How to Use the Tool:

Look at the list, the sentence, or even the long name that you need to remember and write down in order the first letter of each word. Use these letters to form an acrostic that you can easily recall to ensure you remember the list or log name.

Common acrostics include: NHL (National Hockey League) and USA (United States of America). Another example, perhaps more useful within the business arena is: Marketing Director Alicia Stroud (use the mathematical order of operations: Multiply and Divide before Adding and Subtracting).

While Acrostics are useful as memory techniques, often it is difficult to match the information being remembered with a useful or memorable acrostic. Given that there are many good memory techniques which serve as easier alternatives, this makes them something of a curiosity, and little more than this.

Example:

You may have heard of acrostic puzzles. These are popular quotation puzzles made famous by the New York Times. In fact, these puzzles are in such high demand that the New York Times has published nine volumes of acrostic puzzles for the puzzle enthusiast.

By starting each line of prose with a letter that is used to form an overall word, acrostics has also made it’s way into poetry.

Example:

Here is an example of this use (as taken from a poem by William Anderson Ellis), with the ending word, or the acrostic being FAREWELL.

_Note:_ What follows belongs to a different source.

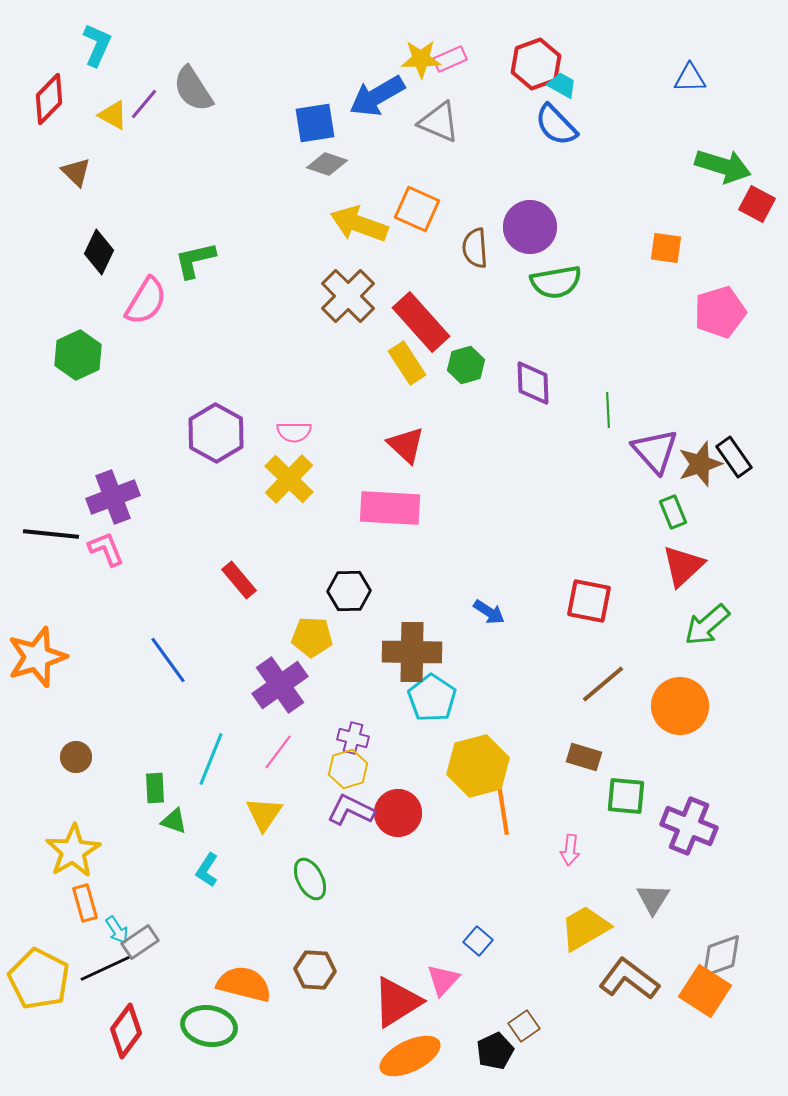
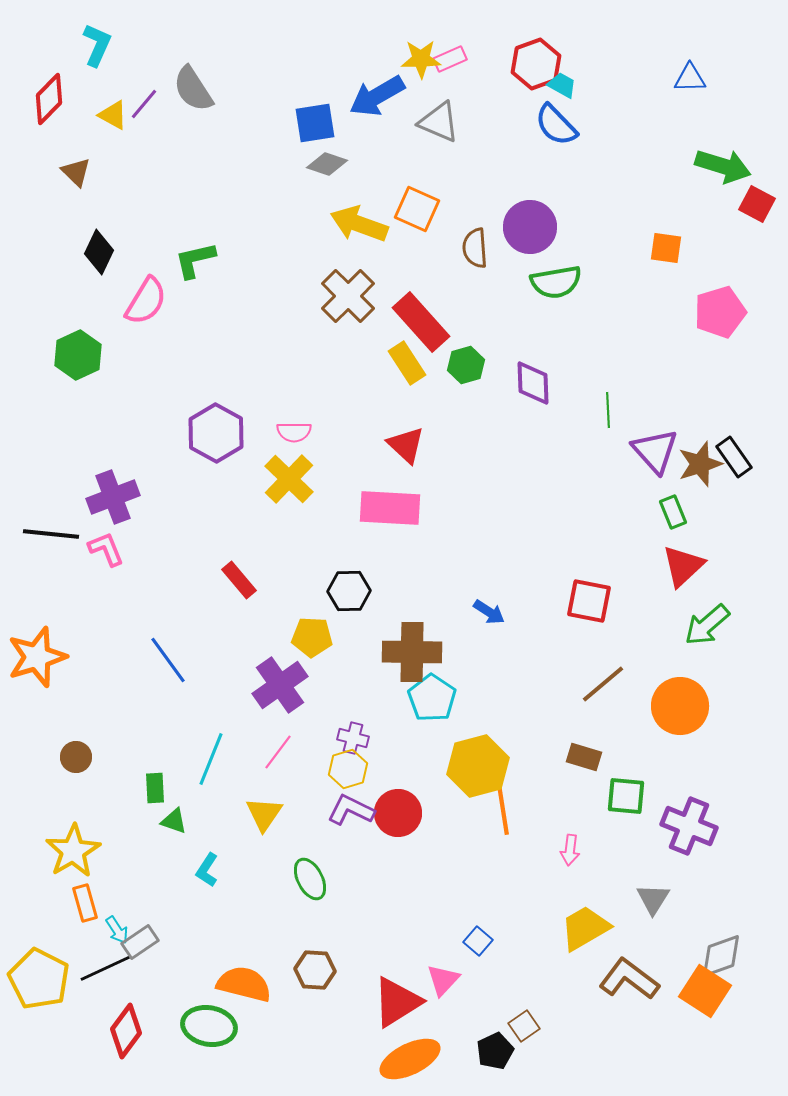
orange ellipse at (410, 1056): moved 3 px down
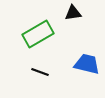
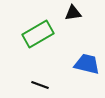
black line: moved 13 px down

Farewell, dear, young friends;
       though parting is painful,
A sad separation approaches at last.
Revilers may spurn me,
       lost friends may chide me;
Even then with much pleasure
       I'll think on the past.
When rivers divide us and
       hills rise between us,
Even then I'll remember
       your childhood bright days.
Let not sad reflections
       a moment beguile you;
Look forward with hope on
       future's bright

Key Points:

Acrostics function by taking the first letters of each word in a sentence, or the first letter of each line in a poem, and using them to create a new word or sentence. In some cases acrostics can be useful as a memory technique, however these cases are often quite limited and many other techniques are more reliable.